Given current value at time x_t and window look back length w, parameters mu and sigma for the Z-score calculation are limited to the window t - w through t,

\(\large z\_score_t = \frac{\log(P_t) - \mu_{\log(P), t-w:t}}{\sigma_{\log(P), t-w:t}}\)

The model finds clusters with parameters of the same root economic significance discussed earlier: periods where commodities tend to do well are offset by tech/treasuries doing poorly and vice versa.

Notebook: Variational Inference - Discovering Latent States

Auto-correlation & Markovian Dynamics

There is a caveat to this approach. The generative model does not handle auto-correlated processes in a way that takes into account the rate of auto-correlation decay after a sample. In cases where we cannot assume independence or uniformity across time, the generative model won’t recreate any short or long memory effects present in the data generating process. It cannot recreate the long-range dependence that we intentionally introduced in Experiment 2.

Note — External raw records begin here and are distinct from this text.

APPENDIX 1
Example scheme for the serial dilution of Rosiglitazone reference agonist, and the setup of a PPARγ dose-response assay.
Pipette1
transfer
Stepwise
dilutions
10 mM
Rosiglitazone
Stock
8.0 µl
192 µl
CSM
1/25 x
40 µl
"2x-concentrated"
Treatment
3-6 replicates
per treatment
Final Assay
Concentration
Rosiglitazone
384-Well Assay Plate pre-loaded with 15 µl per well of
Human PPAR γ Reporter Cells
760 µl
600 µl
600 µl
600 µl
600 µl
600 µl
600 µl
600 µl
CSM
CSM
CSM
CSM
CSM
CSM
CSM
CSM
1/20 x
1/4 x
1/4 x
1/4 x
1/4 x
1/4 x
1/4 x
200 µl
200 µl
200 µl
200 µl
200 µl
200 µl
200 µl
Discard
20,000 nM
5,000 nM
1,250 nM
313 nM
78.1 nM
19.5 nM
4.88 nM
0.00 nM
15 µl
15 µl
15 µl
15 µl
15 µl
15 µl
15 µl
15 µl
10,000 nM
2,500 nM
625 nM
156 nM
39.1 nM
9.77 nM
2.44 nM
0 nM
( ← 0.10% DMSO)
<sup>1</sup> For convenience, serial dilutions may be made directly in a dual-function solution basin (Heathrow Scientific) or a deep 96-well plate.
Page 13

Each new state in the data generating process is sampled without any dependence on the state that came before it. This is why typically when working with the data in machine learning tasks we try to make it stationary and IID first, such as with a differencing process that also removes memory, although imperfectly, as we did in Experiment 1. In future posts I will dive into Hidden Markov Models and other state-space models that address this dependency.

Back to Economic Significance

This model recreates an interpretable economic theme we can now see clearly in the distributional properties of the data. If we are dealing with the higher level distribution over distributions (the full posterior Dirichlet model), then what we truly care about is what state we are observing in the here and now, what is the significance of that, and what might be the probability over time of diffusion or of switching to another state.

Commodities rising while tech and treasuries tend to fall is characteristic of an economic system going through major shifts that we know: a shift from loose to restrictive monetary policy and quantitative tightening, rising interest rates, a commodity and energy shock brought on by the pandemic supply restrictions and Ukraine war, and historic levels of inflation.